◆ Activity
Only the lines below starting at the one containing "string memory The" and ending at the one containing "teddies Friendly abbreviation" belong in the answer, each copied exactly.

◆ Data
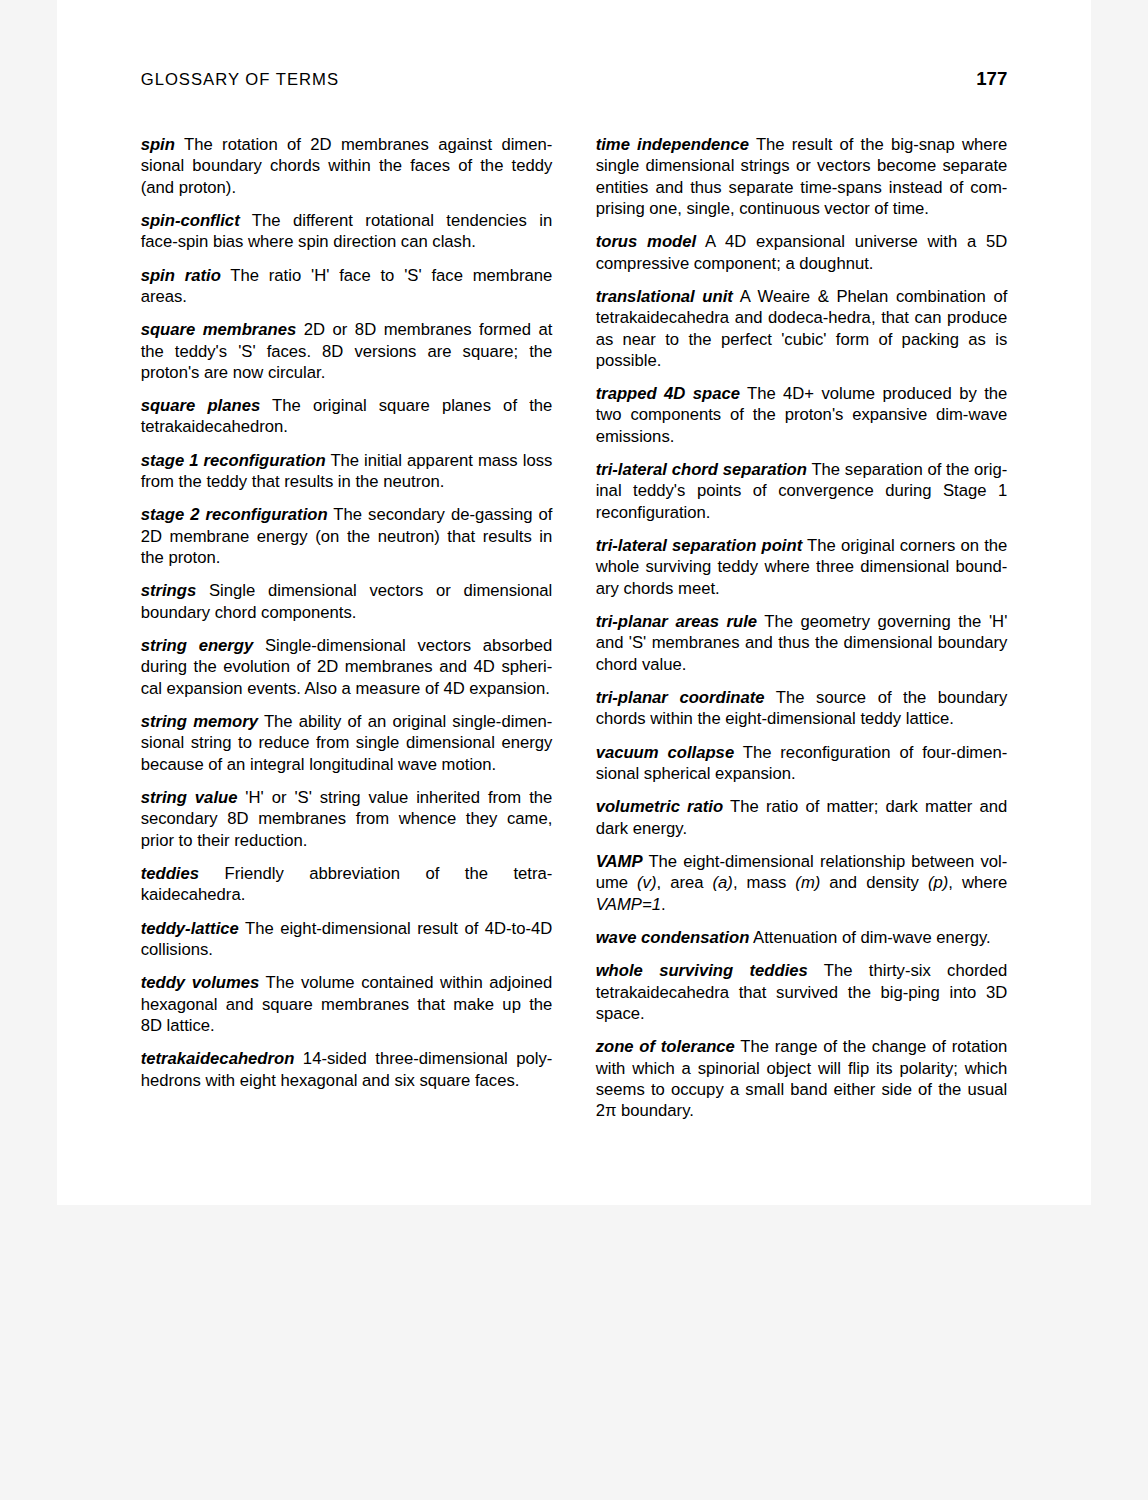GLOSSARY OF TERMS 177
spin The rotation of 2D membranes against dimensional boundary chords within the faces of the teddy (and proton).
spin-conflict The different rotational tendencies in face-spin bias where spin direction can clash.
spin ratio The ratio 'H' face to 'S' face membrane areas.
square membranes 2D or 8D membranes formed at the teddy's 'S' faces. 8D versions are square; the proton's are now circular.
square planes The original square planes of the tetrakaidecahedron.
stage 1 reconfiguration The initial apparent mass loss from the teddy that results in the neutron.
stage 2 reconfiguration The secondary de-gassing of 2D membrane energy (on the neutron) that results in the proton.
strings Single dimensional vectors or dimensional boundary chord components.
string energy Single-dimensional vectors absorbed during the evolution of 2D membranes and 4D spherical expansion events. Also a measure of 4D expansion.
string memory The ability of an original single-dimensional string to reduce from single dimensional energy because of an integral longitudinal wave motion.
string value 'H' or 'S' string value inherited from the secondary 8D membranes from whence they came, prior to their reduction.
teddies Friendly abbreviation of the tetra-kaidecahedra.
teddy-lattice The eight-dimensional result of 4D-to-4D collisions.
teddy volumes The volume contained within adjoined hexagonal and square membranes that make up the 8D lattice.
tetrakaidecahedron 14-sided three-dimensional polyhedrons with eight hexagonal and six square faces.
time independence The result of the big-snap where single dimensional strings or vectors become separate entities and thus separate time-spans instead of comprising one, single, continuous vector of time.
torus model A 4D expansional universe with a 5D compressive component; a doughnut.
translational unit A Weaire & Phelan combination of tetrakaidecahedra and dodeca-hedra, that can produce as near to the perfect 'cubic' form of packing as is possible.
trapped 4D space The 4D+ volume produced by the two components of the proton's expansive dim-wave emissions.
tri-lateral chord separation The separation of the original teddy's points of convergence during Stage 1 reconfiguration.
tri-lateral separation point The original corners on the whole surviving teddy where three dimensional boundary chords meet.
tri-planar areas rule The geometry governing the 'H' and 'S' membranes and thus the dimensional boundary chord value.
tri-planar coordinate The source of the boundary chords within the eight-dimensional teddy lattice.
vacuum collapse The reconfiguration of four-dimensional spherical expansion.
volumetric ratio The ratio of matter; dark matter and dark energy.
VAMP The eight-dimensional relationship between volume (v), area (a), mass (m) and density (p), where VAMP=1.
wave condensation Attenuation of dim-wave energy.
whole surviving teddies The thirty-six chorded tetrakaidecahedra that survived the big-ping into 3D space.
zone of tolerance The range of the change of rotation with which a spinorial object will flip its polarity; which seems to occupy a small band either side of the usual 2π boundary.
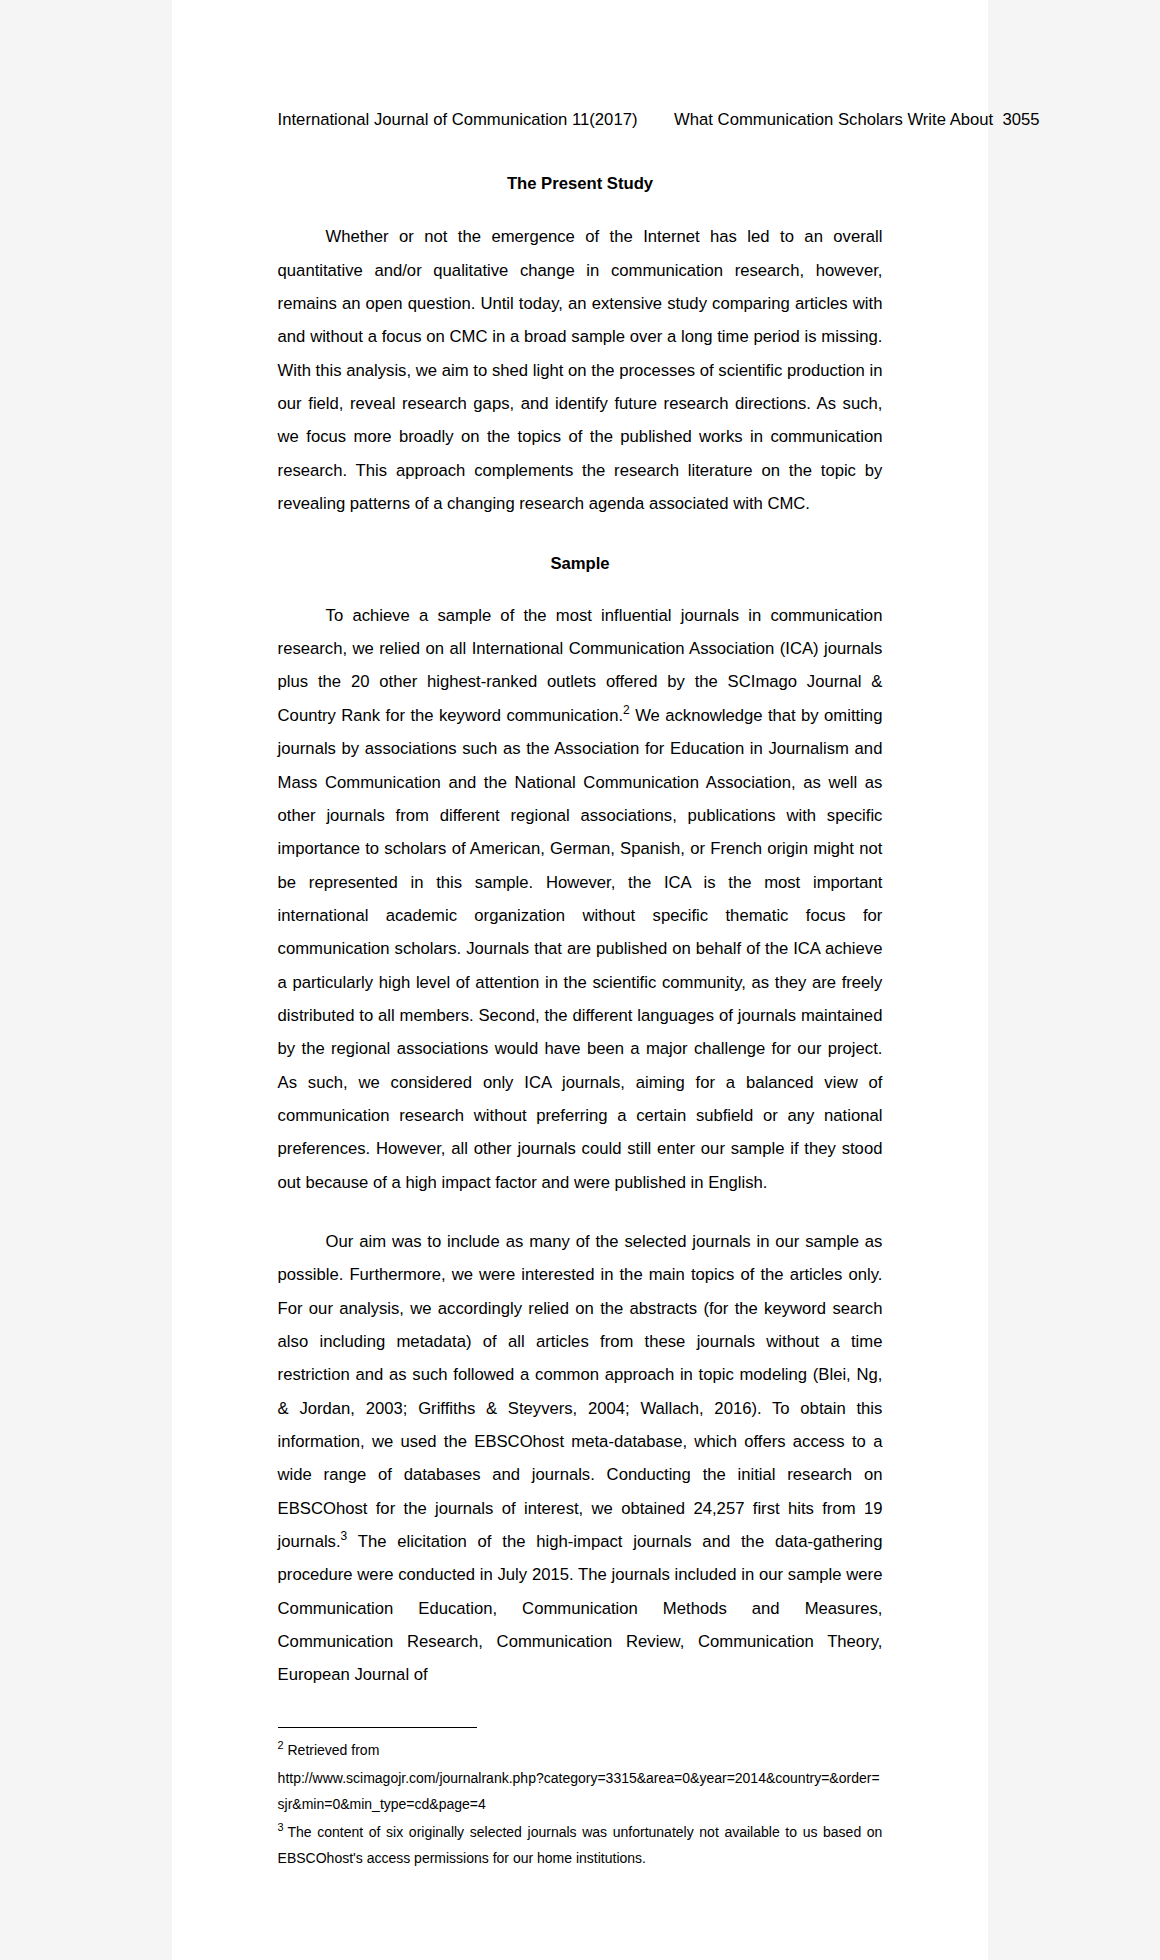International Journal of Communication 11(2017) What Communication Scholars Write About 3055
The Present Study
Whether or not the emergence of the Internet has led to an overall quantitative and/or qualitative change in communication research, however, remains an open question. Until today, an extensive study comparing articles with and without a focus on CMC in a broad sample over a long time period is missing. With this analysis, we aim to shed light on the processes of scientific production in our field, reveal research gaps, and identify future research directions. As such, we focus more broadly on the topics of the published works in communication research. This approach complements the research literature on the topic by revealing patterns of a changing research agenda associated with CMC.
Sample
To achieve a sample of the most influential journals in communication research, we relied on all International Communication Association (ICA) journals plus the 20 other highest-ranked outlets offered by the SCImago Journal & Country Rank for the keyword communication.2 We acknowledge that by omitting journals by associations such as the Association for Education in Journalism and Mass Communication and the National Communication Association, as well as other journals from different regional associations, publications with specific importance to scholars of American, German, Spanish, or French origin might not be represented in this sample. However, the ICA is the most important international academic organization without specific thematic focus for communication scholars. Journals that are published on behalf of the ICA achieve a particularly high level of attention in the scientific community, as they are freely distributed to all members. Second, the different languages of journals maintained by the regional associations would have been a major challenge for our project. As such, we considered only ICA journals, aiming for a balanced view of communication research without preferring a certain subfield or any national preferences. However, all other journals could still enter our sample if they stood out because of a high impact factor and were published in English.
Our aim was to include as many of the selected journals in our sample as possible. Furthermore, we were interested in the main topics of the articles only. For our analysis, we accordingly relied on the abstracts (for the keyword search also including metadata) of all articles from these journals without a time restriction and as such followed a common approach in topic modeling (Blei, Ng, & Jordan, 2003; Griffiths & Steyvers, 2004; Wallach, 2016). To obtain this information, we used the EBSCOhost meta-database, which offers access to a wide range of databases and journals. Conducting the initial research on EBSCOhost for the journals of interest, we obtained 24,257 first hits from 19 journals.3 The elicitation of the high-impact journals and the data-gathering procedure were conducted in July 2015. The journals included in our sample were Communication Education, Communication Methods and Measures, Communication Research, Communication Review, Communication Theory, European Journal of
2 Retrieved from
http://www.scimagojr.com/journalrank.php?category=3315&area=0&year=2014&country=&order=sjr&min=0&min_type=cd&page=4
3 The content of six originally selected journals was unfortunately not available to us based on EBSCOhost's access permissions for our home institutions.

◆ Task result
string memory The ability of an original single-dimensional string to reduce from single dimensional energy because of an integral longitudinal wave motion.
string value 'H' or 'S' string value inherited from the secondary 8D membranes from whence they came, prior to their reduction.
teddies Friendly abbreviation of the tetra-kaidecahedra.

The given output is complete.